Autant l’avouer tout de suite, le théâtre comique de type boulevard, ce n’est pas mon truc. Pas mon dada, pas ma cam’, pas ma tasse de thé. C’est donc le sourire vaguement grinçant et la mauvaise foi prête à dégainer que je me rendais au Capitole cet après-midi. Sous prétexte de ne « pas être sectaire », et au nom de la « diversité théâtrale » j’avais décidé d’élargir ma sélection de pièces et d’aller voir « Vive Bouchon ! ». Mais malgré mon envie d’ouverture, je demeurais a priori difficile à séduire. Alors, séduite, le suis-je désormais ? Ben, presque. J’ai vu un bon spectacle, servi par de bons comédiens.

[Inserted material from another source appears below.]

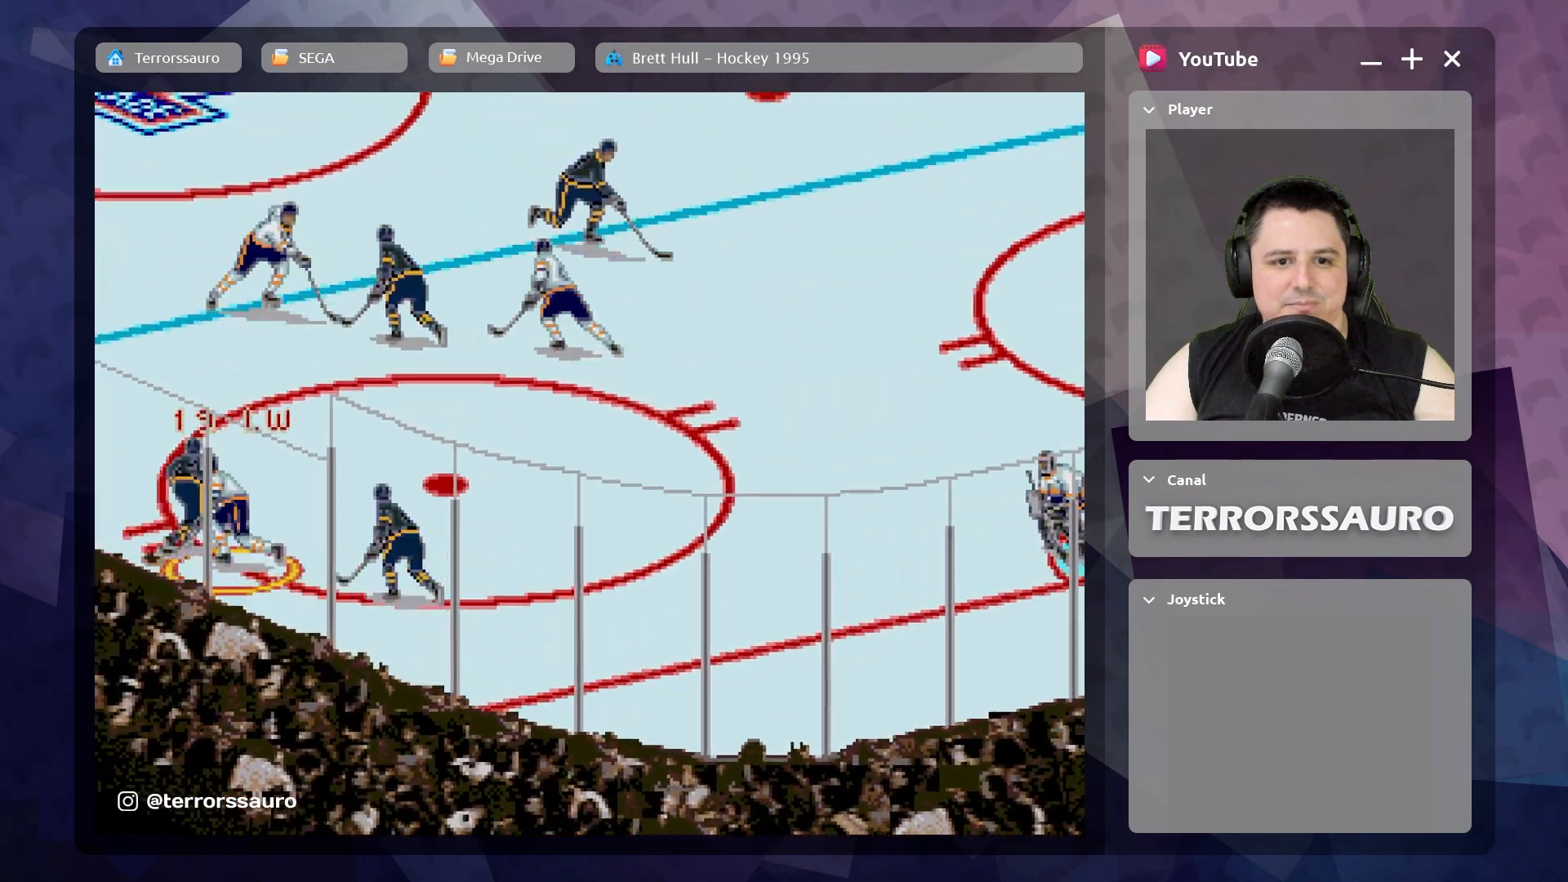
{"buttons": [], "left_stick": "up-right", "events": [[417, "left_stick", "up-right"]]}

Le boulevard (puis-je nommer cette pièce ainsi malgré l’absence du trio femme-mari-amant ?) ne deviendra pas mon genre favori, mais je suis heureuse d’avoir constaté qu’en dépit de mes préjugés, on peut y trouver des pièces de qualité, d’une certaine finesse, et où blagues grivoises et mauvais humour ne tiennent pas le devant de la scène.

Vive Bouchon ! est une pièce comique dont le public populaire, l’installation minimale (trois chaises, deux tables, une plante et une fenêtre pour figurer un décor de mairie) et le début au rythme des trois coups traditionnels m’ont rappelé les pièces de village de mon enfance. Le club théâtre donnait alors sa pièce annuelle, entourée d’une sorte de ferveur, d’excitation collective, d’envie de « se marrer ». On se travestissait, on gueulait, c’était du très mauvais théâtre, mais, pour moi, à l’époque, le théâtre, c’était ça. Ici, qu’on ne s’y trompe pas, malgré l’atmosphère bon enfant, le spectacle, lui, est indubitablement professionnel. Du théâtre au millimètre. Ruptures précises, intentions nettes, effets comiques hautement efficaces. Ces comédiens-là savent ce qu’ils font, et le font très bien. Ils servent sans faillir une histoire loufoque et plutôt drôle.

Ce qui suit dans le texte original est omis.